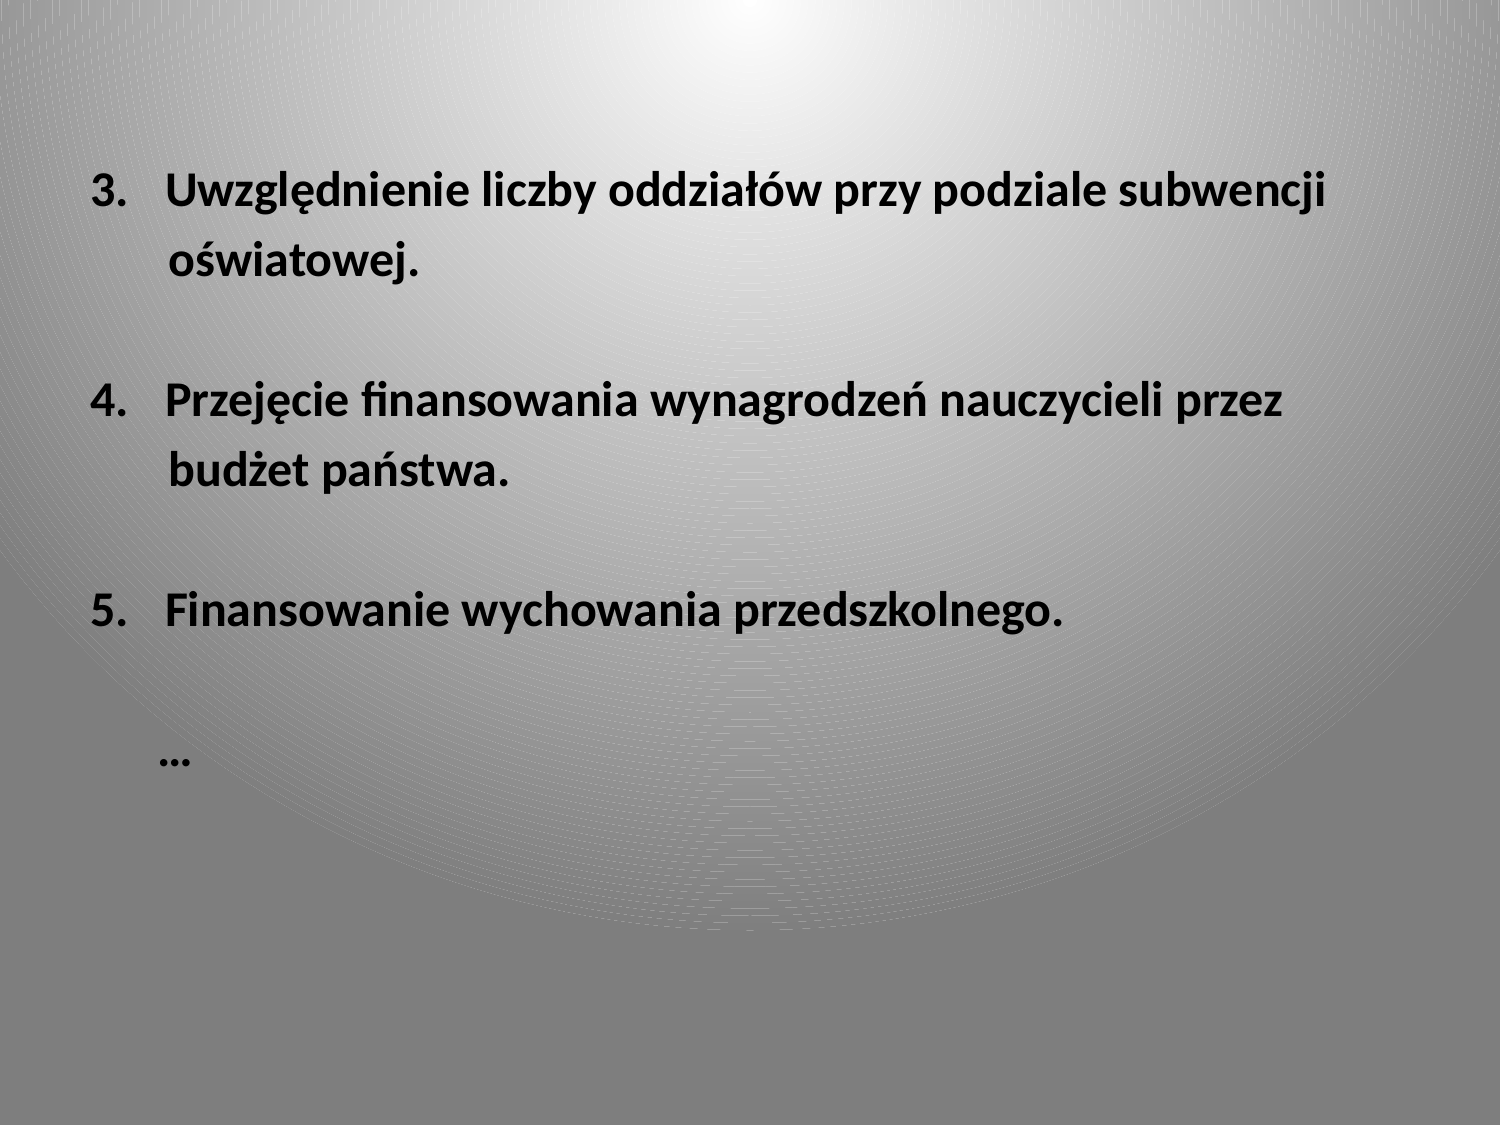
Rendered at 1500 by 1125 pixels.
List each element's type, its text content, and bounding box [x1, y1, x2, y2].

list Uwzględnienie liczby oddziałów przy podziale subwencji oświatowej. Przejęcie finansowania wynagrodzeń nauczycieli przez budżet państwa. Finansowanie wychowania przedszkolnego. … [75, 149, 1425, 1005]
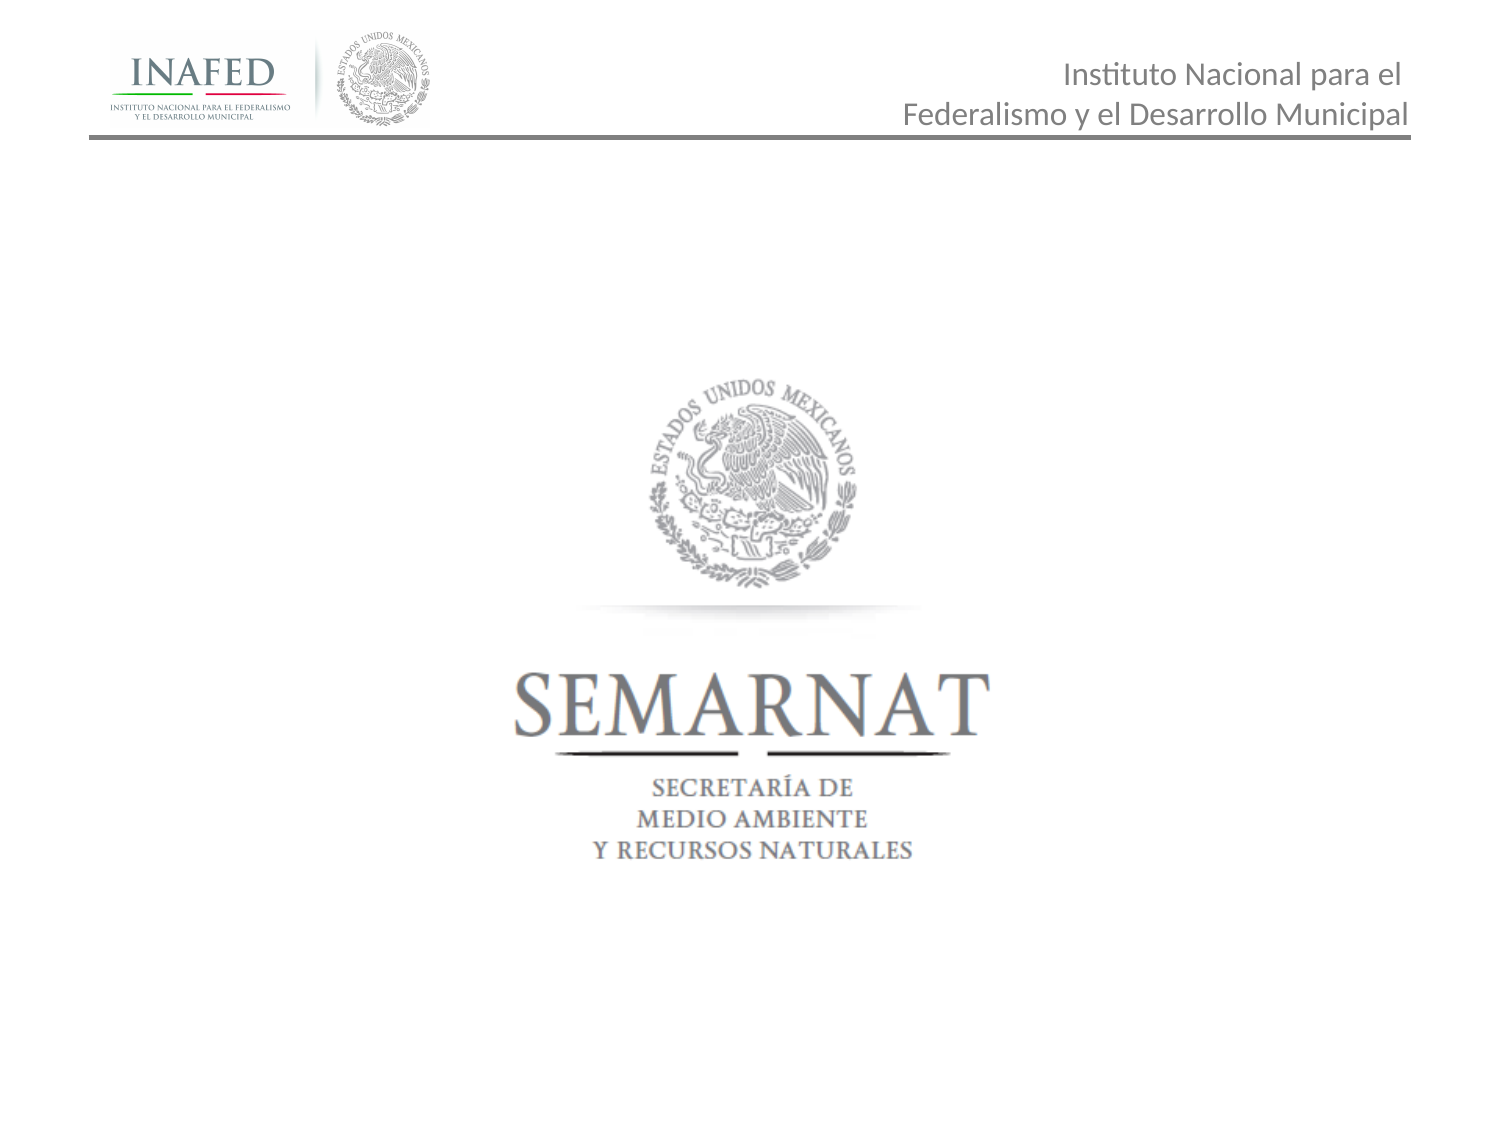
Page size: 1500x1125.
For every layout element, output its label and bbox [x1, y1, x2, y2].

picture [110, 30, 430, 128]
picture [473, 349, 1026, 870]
----
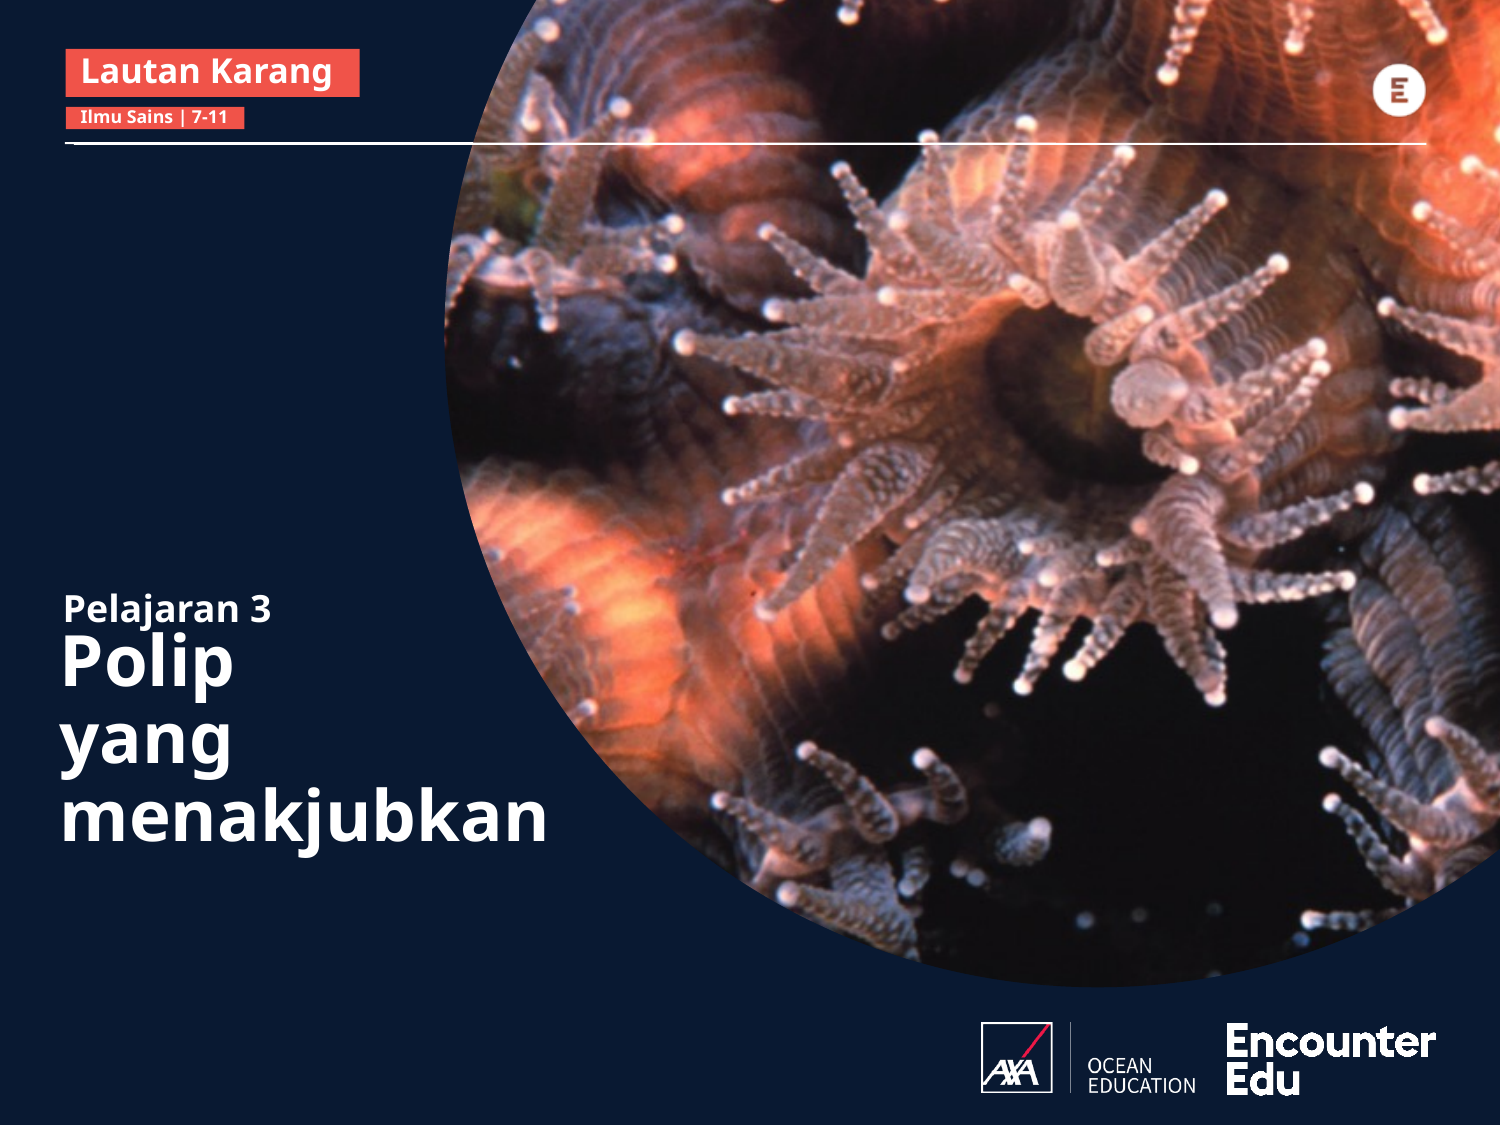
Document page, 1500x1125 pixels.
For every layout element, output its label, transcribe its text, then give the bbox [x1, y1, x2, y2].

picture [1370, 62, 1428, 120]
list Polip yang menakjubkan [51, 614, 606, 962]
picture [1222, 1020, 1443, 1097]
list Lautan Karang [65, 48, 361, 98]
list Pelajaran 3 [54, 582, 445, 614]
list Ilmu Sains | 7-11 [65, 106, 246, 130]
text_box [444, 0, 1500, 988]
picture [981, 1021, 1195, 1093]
----
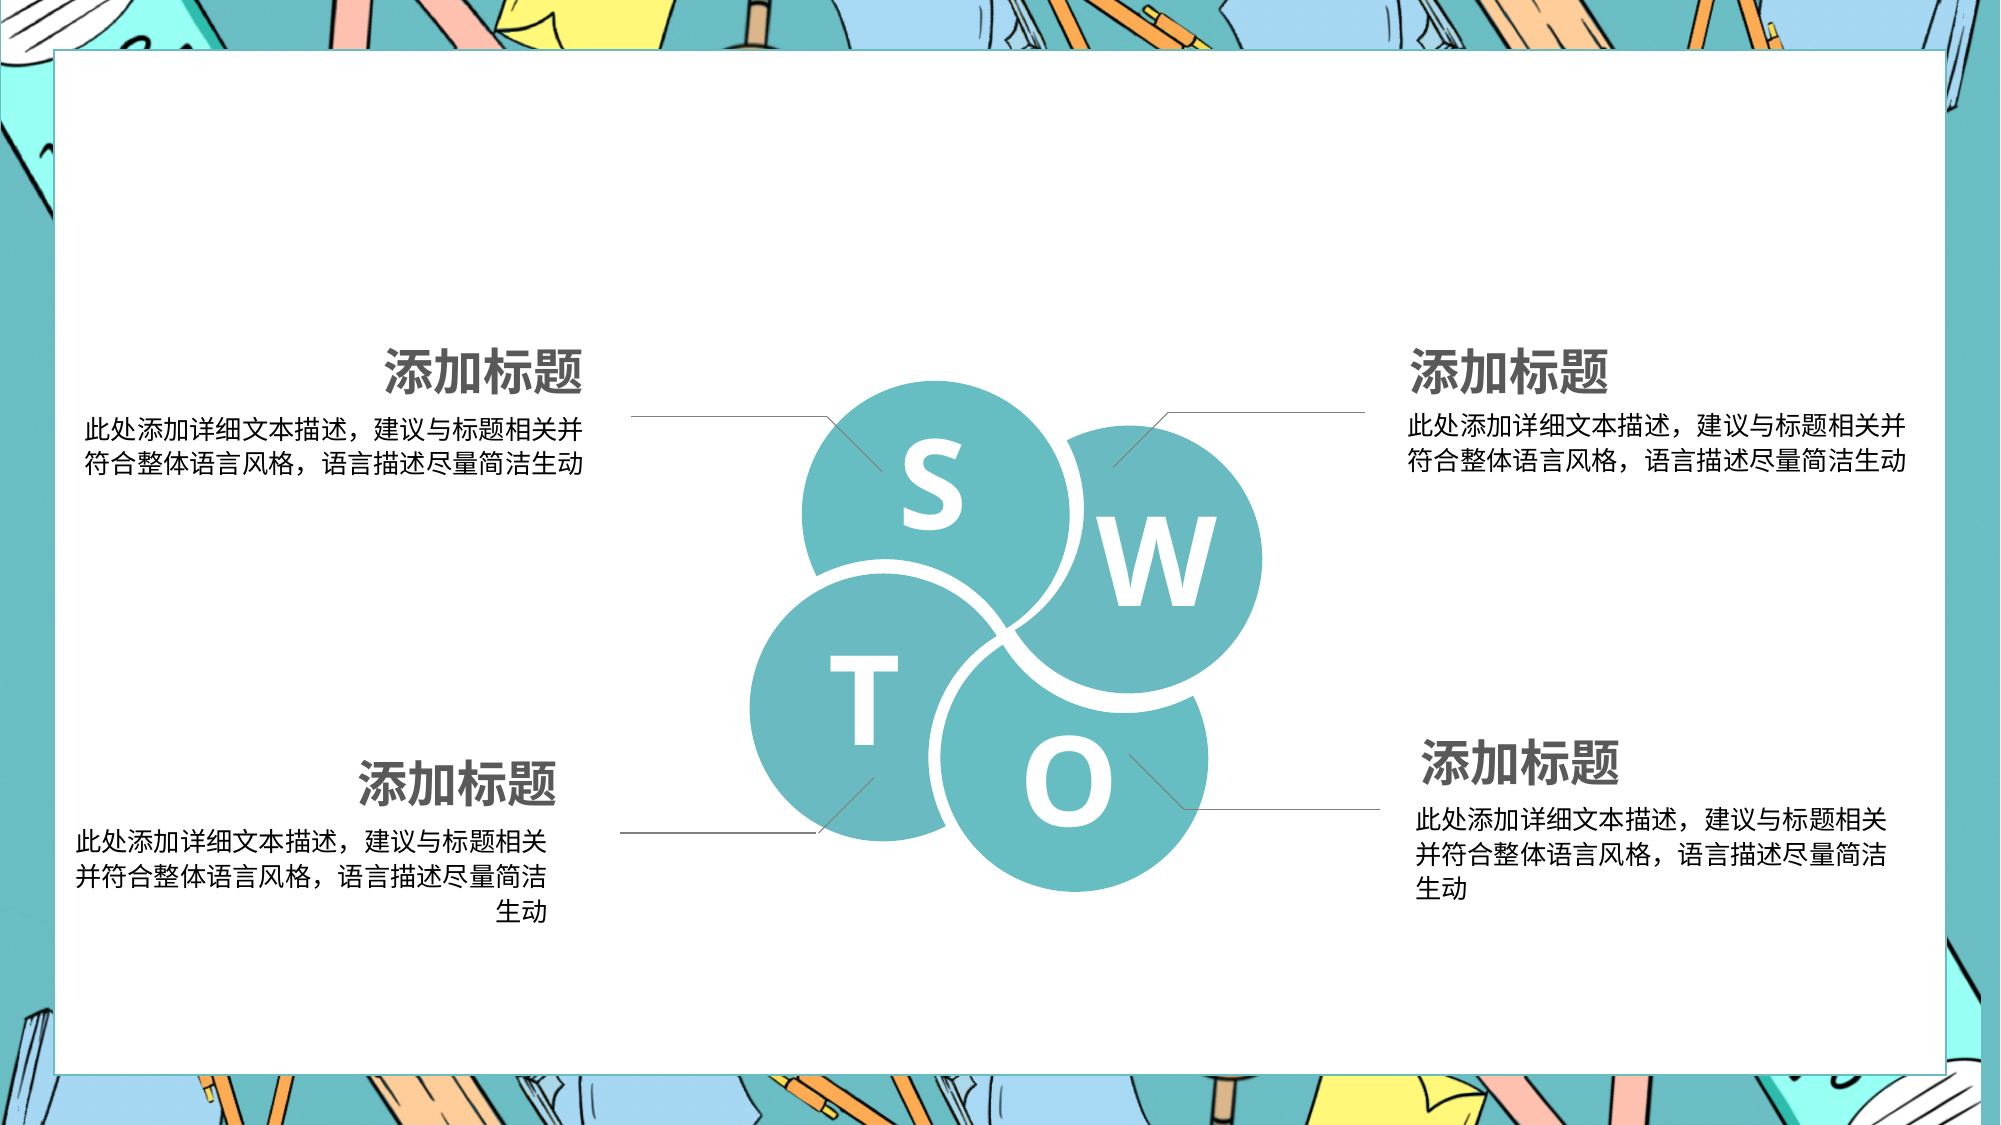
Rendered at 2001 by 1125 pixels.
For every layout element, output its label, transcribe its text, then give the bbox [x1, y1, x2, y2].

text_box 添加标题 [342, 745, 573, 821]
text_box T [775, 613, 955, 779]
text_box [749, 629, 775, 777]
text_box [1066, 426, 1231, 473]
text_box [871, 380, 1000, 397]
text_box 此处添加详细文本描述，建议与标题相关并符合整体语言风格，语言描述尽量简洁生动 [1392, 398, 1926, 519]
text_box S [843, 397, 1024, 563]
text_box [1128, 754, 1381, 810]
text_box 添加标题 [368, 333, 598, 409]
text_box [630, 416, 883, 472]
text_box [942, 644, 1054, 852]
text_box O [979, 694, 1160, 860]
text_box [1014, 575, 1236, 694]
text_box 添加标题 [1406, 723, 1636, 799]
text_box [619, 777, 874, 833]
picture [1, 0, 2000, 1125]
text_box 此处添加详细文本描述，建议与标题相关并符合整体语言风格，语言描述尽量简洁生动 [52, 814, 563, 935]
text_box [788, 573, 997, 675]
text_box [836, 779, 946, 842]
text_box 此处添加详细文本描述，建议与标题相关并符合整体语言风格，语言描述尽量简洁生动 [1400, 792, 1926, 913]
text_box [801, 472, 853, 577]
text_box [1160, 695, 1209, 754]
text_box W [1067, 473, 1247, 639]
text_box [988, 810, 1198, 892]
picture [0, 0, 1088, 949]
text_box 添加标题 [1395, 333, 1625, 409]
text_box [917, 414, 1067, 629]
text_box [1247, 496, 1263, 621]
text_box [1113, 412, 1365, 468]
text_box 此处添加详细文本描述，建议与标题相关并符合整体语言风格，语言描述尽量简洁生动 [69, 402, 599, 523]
----
**Problem to work on**
Reply with the number of lines in the entries that hold the word "pixels", and add no other words.

**Reply to the exercise**
3